Segment Start: Page extract

A practical exercise for building trust early on is the Check-In Round — each member shares what’s “present” for them at the start of a session. It centers attention, surfaces emotion, and signals equality of voice.


Techniques to Work with Group Energy

Group energy fluctuates — from excitement to boredom, cohesion to fragmentation. Here are techniques to help coaches attune to and regulate the group field:

  • Use the body as an instrument: Notice your own sensations as data about the group (Is your chest tight? Energy low?).

  • Name the here-and-now: Describe what you observe without judgment.

  • Invite meta-reflection: Pause and ask, “What’s happening in our process right now?”

  • Reground in purpose: When energy drifts, reconnect the group to its shared “why.”

These interventions bring unconscious patterns into collective awareness — transforming tension into insight.

Segment End: Page extract
Segment Start: Extracted entries

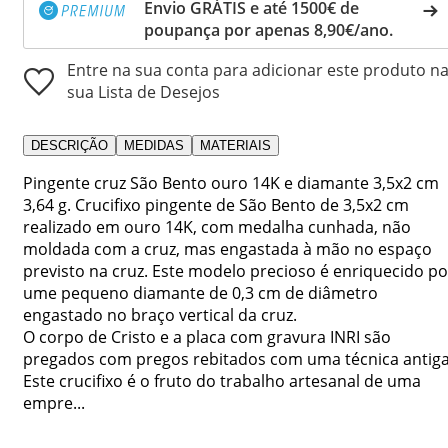
Envio GRÁTIS e até 1500€ de
poupança por apenas 8,90€/ano.
Entre na sua conta para adicionar este produto n
sua Lista de Desejos
DESCRIÇÃO
MEDIDAS
MATERIAIS
Pingente cruz São Bento ouro 14K e diamante 3,5x2 cm
3,64 g. Crucifixo pingente de São Bento de 3,5x2 cm
realizado em ouro 14K, com medalha cunhada, não
moldada com a cruz, mas engastada à mão no espaço
previsto na cruz. Este modelo precioso é enriquecido po
ume pequeno diamante de 0,3 cm de diâmetro
engastado no braço vertical da cruz.
O corpo de Cristo e a placa com gravura INRI são
pregados com pregos rebitados com uma técnica antiga
Este crucifixo é o fruto do trabalho artesanal de uma
empre...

Segment End: Extracted entries

> **What the exercise asks**
Rewrite the passage on group energy, beginning at the words "A practical exercise" and stopping after "observe without judgment.", with "coaches" changed to "facilitators".

> **Worked solution**
A practical exercise for building trust early on is the Check-In Round — each member shares what’s “present” for them at the start of a session. It centers attention, surfaces emotion, and signals equality of voice.


Techniques to Work with Group Energy

Group energy fluctuates — from excitement to boredom, cohesion to fragmentation. Here are techniques to help facilitators attune to and regulate the group field:

  • Use the body as an instrument: Notice your own sensations as data about the group (Is your chest tight? Energy low?).

  • Name the here-and-now: Describe what you observe without judgment.